U.S. grains: Corn, soy, wheat end lower ahead of long weekend

Traders waiting to see if China runs up purchases

cbot march corn
CBOT March 2020 corn with 20-, 50- and 100-day moving averages. (Barchart)

Chicago | Reuters — U.S. corn and soybean futures closed lower on Friday on technical selling ahead of a long holiday weekend and uncertainty about U.S. export prospects, traders said.

Wheat futures followed the weak trend, drifting lower in rangebound trade. A stronger dollar hung over the markets, making U.S. grains and soy less competitive to those holding other currencies.

Chicago Board of Trade March corn settled down 1-3/4 cents at $3.77-3/4 per bushel after dipping to $3.76-1/4, its lowest since Feb. 6 (all figures US$).

March soybeans settled down 2-1/2 cents at $8.93-3/4 a bushel and March wheat fell 1-1/2 cents to end at $5.42-3/4 a bushel.

Traders are waiting to see if China steps up purchases of U.S. agricultural products as the U.S.-China Phase One trade deal goes into effect this weekend, 30 days after its signing on Jan. 15.

Meanwhile, Chinese buyers purchased Ukrainian-origin corn in the past week, following deals for French wheat reported last week, European traders said.

China has also been booking soybeans from Brazil in recent days, traders said. And favorable weather in South America has bolstered expectations for large Argentine and South American harvests.

“The trade has been optimistic that we would see some purchases by China. But when they made that purchase of corn from Ukraine, the markets just backed off,” said Dewey Strickler, president of Ag Watch Market Advisors.

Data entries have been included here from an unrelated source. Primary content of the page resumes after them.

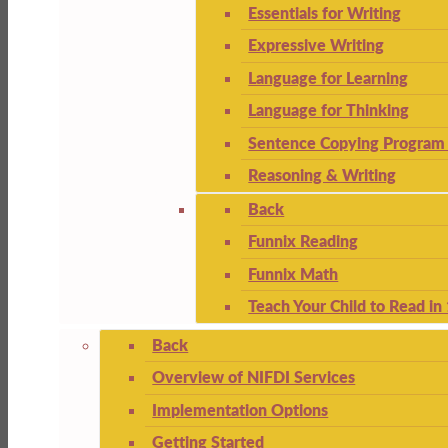
Essentials for Writing
Expressive Writing
Language for Learning
Language for Thinking
Sentence Copying Program 
Reasoning & Writing
Back
Funnix Reading
Funnix Math
Teach Your Child to Read in
Back
Overview of NIFDI Services
Implementation Options
Getting Started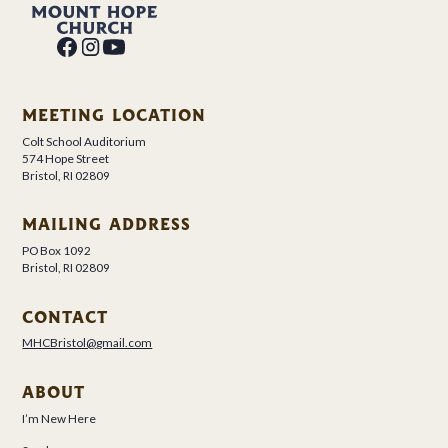
MEETING LOCATION
Colt School Auditorium
574 Hope Street
Bristol, RI 02809
MAILING ADDRESS
PO Box 1092
Bristol, RI 02809
CONTACT
MHCBristol@gmail.com
ABOUT
I’m New Here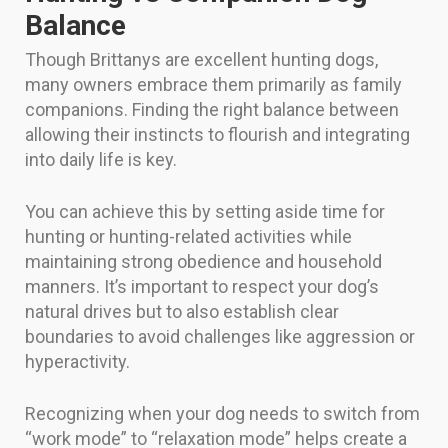
Balance
Though Brittanys are excellent hunting dogs,
many owners embrace them primarily as family
companions. Finding the right balance between
allowing their instincts to flourish and integrating
into daily life is key.
You can achieve this by setting aside time for
hunting or hunting-related activities while
maintaining strong obedience and household
manners. It’s important to respect your dog’s
natural drives but to also establish clear
boundaries to avoid challenges like aggression or
hyperactivity.
Recognizing when your dog needs to switch from
“work mode” to “relaxation mode” helps create a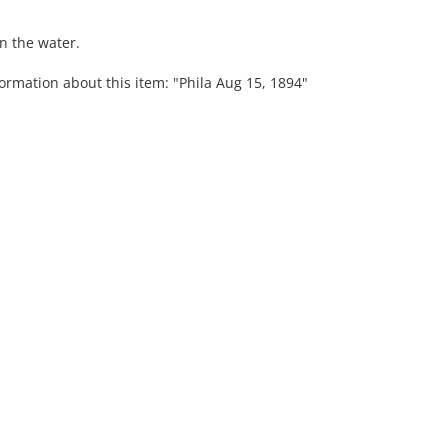
n the water.
ormation about this item: "Phila Aug 15, 1894"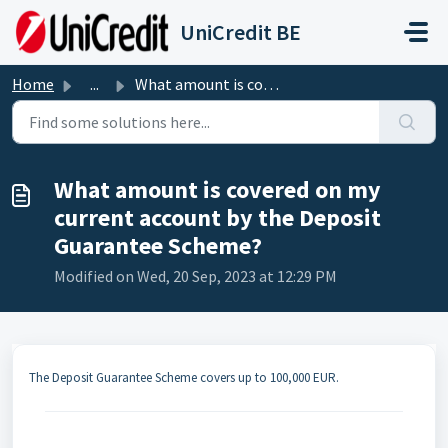
Skip to main content
UniCredit BE
Home
...
What amount is covered on my current account by the Depos...
What amount is covered on my
current account by the Deposit
Guarantee Scheme?
Modified on Wed, 20 Sep, 2023 at 12:29 PM
The Deposit Guarantee Scheme covers up to 100,000 EUR.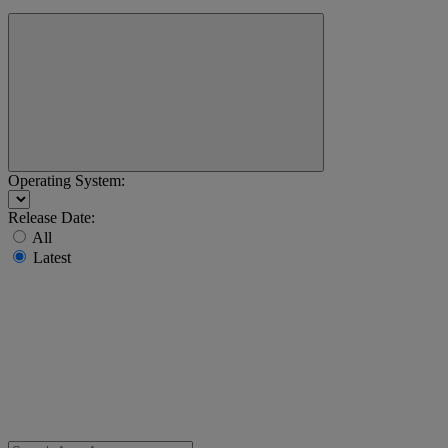
Operating System:
Release Date:
All
Latest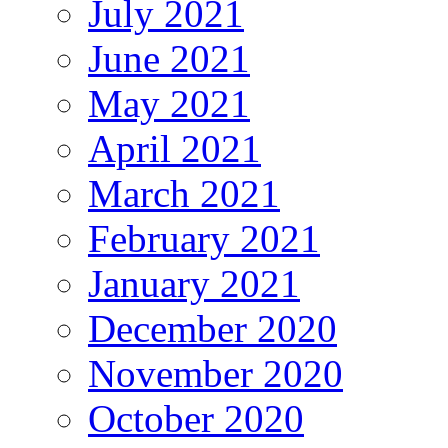
July 2021
June 2021
May 2021
April 2021
March 2021
February 2021
January 2021
December 2020
November 2020
October 2020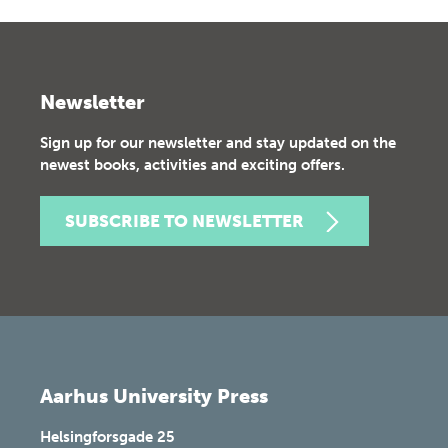
Newsletter
Sign up for our newsletter and stay updated on the
newest books, activities and exciting offers.
SUBSCRIBE TO NEWSLETTER
Aarhus University Press
Helsingforsgade 25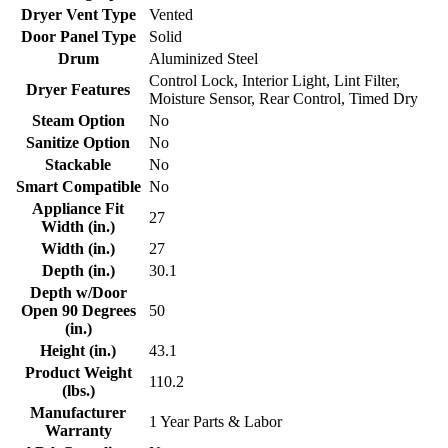
Dryer Vent Type
Vented
Door Panel Type
Solid
Drum
Aluminized Steel
Control Lock, Interior Light, Lint Filter,
Dryer Features
Moisture Sensor, Rear Control, Timed Dry
Steam Option
No
Sanitize Option
No
Stackable
No
Smart Compatible
No
Appliance Fit
27
Width (in.)
Width (in.)
27
Depth (in.)
30.1
Depth w/Door
Open 90 Degrees
50
(in.)
Height (in.)
43.1
Product Weight
110.2
(lbs.)
Manufacturer
1 Year Parts & Labor
Warranty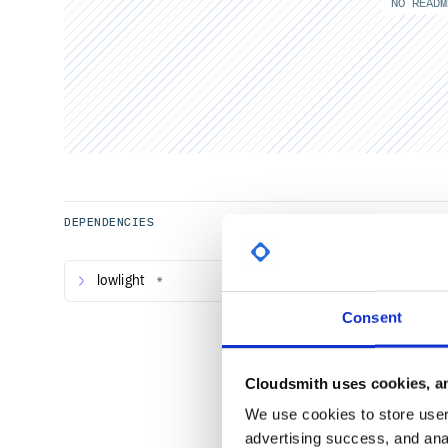
NO READM
DEPENDENCIES
lowlight
*
Consent
Cloudsmith uses cookies, an
We use cookies to store user 
advertising success, and anal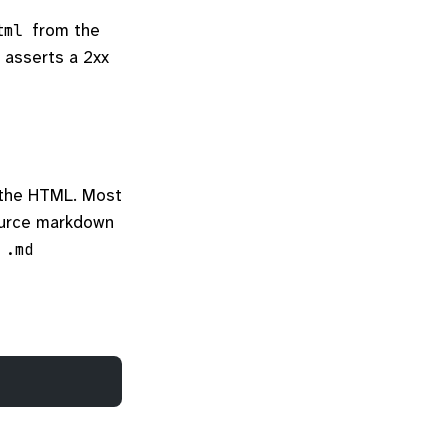
from the
tml
 asserts a 2xx
 the HTML. Most
ource markdown
a
.md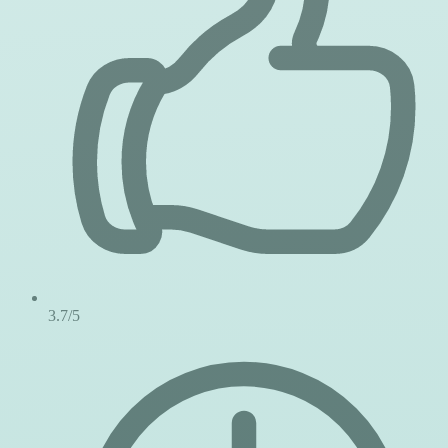
3.7/5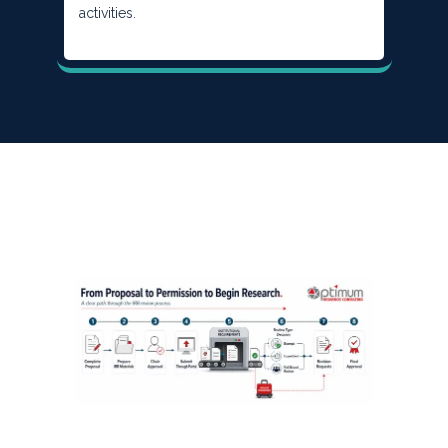
activities.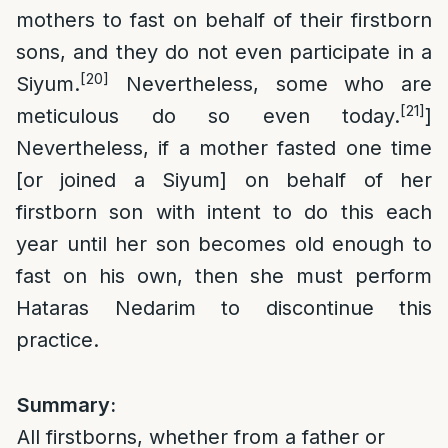
mothers to fast on behalf of their firstborn
sons, and they do not even participate in a
[20]
Siyum.
Nevertheless, some who are
[21]
meticulous do so even today.
]
Nevertheless, if a mother fasted one time
[or joined a Siyum] on behalf of her
firstborn son with intent to do this each
year until her son becomes old enough to
fast on his own, then she must perform
Hataras Nedarim to discontinue this
practice.
Summary:
All firstborns, whether from a father or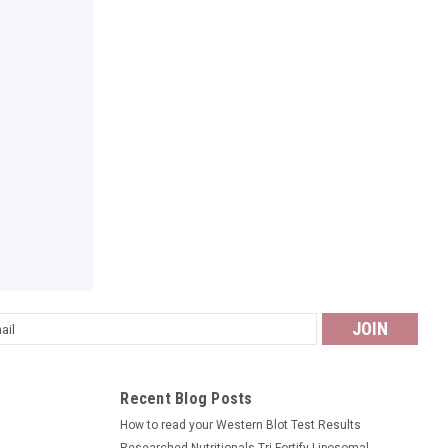
l
ess
Recent Blog Posts
How to read your Western Blot Test Results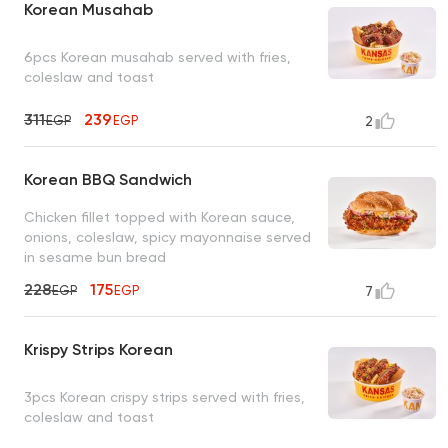
Korean Musahab
6pcs Korean musahab served with fries,
coleslaw and toast
311
239
EGP
EGP
2
Korean BBQ Sandwich
Chicken fillet topped with Korean sauce,
onions, coleslaw, spicy mayonnaise served
in sesame bun bread
228
175
EGP
EGP
7
Krispy Strips Korean
3pcs Korean crispy strips served with fries,
coleslaw and toast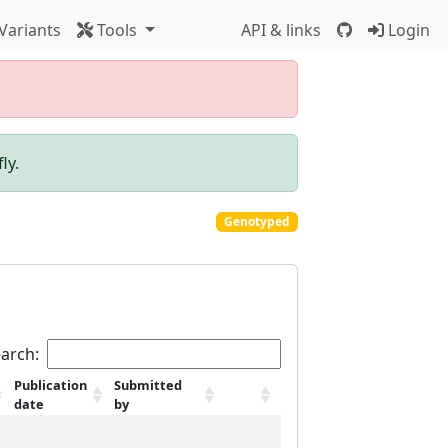
Variants
Tools
API & links
Login
ly.
Genotyped
arch:
Publication
Submitted
date
by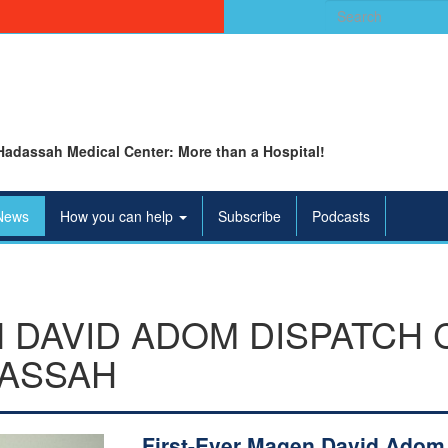
Search
for:
Hadassah Medical Center: More than a Hospital!
News
How you can help
Subscribe
Podcasts
 DAVID ADOM DISPATCH
DASSAH
First-Ever Magen David Adom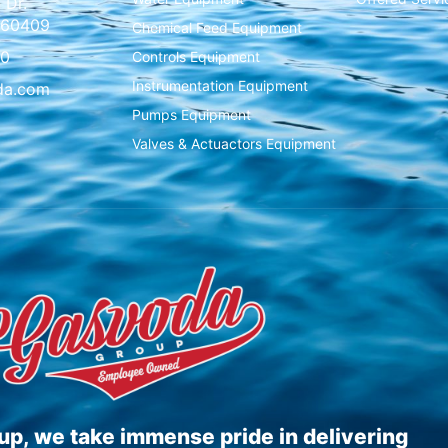
 Dr.
L 60409
Chemical Feed Equipment
00
Controls Equipment
Instrumentation Equipment
da.com
Pumps Equipment
Valves & Actuactors Equipment
p, we take immense pride in delivering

“There has been high hopes that we would see some (Chinese) purchases possibly as early as next week on (U.S.) soybeans, but if they don’t show up, that is going to put pressure on the soybean market and the other grains as well,” Strickler said.

China, the world’s largest soybean importer, committed to large increases in purchases of U.S. farm goods in the trade deal, although the spread of a new coronavirus has raised doubts about Chinese demand.

CBOT wheat futures declined, with the March contract finishing the week down 16 cents a bushel or nearly three per cent, following a slide in world cash prices.

“Global wheat prices have ticked down… and therefore U.S. wheat prices have followed suit,” said Joe Vaclavik, president of Standard Grain, a brokerage.

U.S. markets will be closed on Monday in observance of the Presidents Day holiday. Later in the week, the U.S. Department of Agriculture will hold its annual Outlook Forum on Feb. 20-21 during which the government will release projections for 2020 U.S. crop production.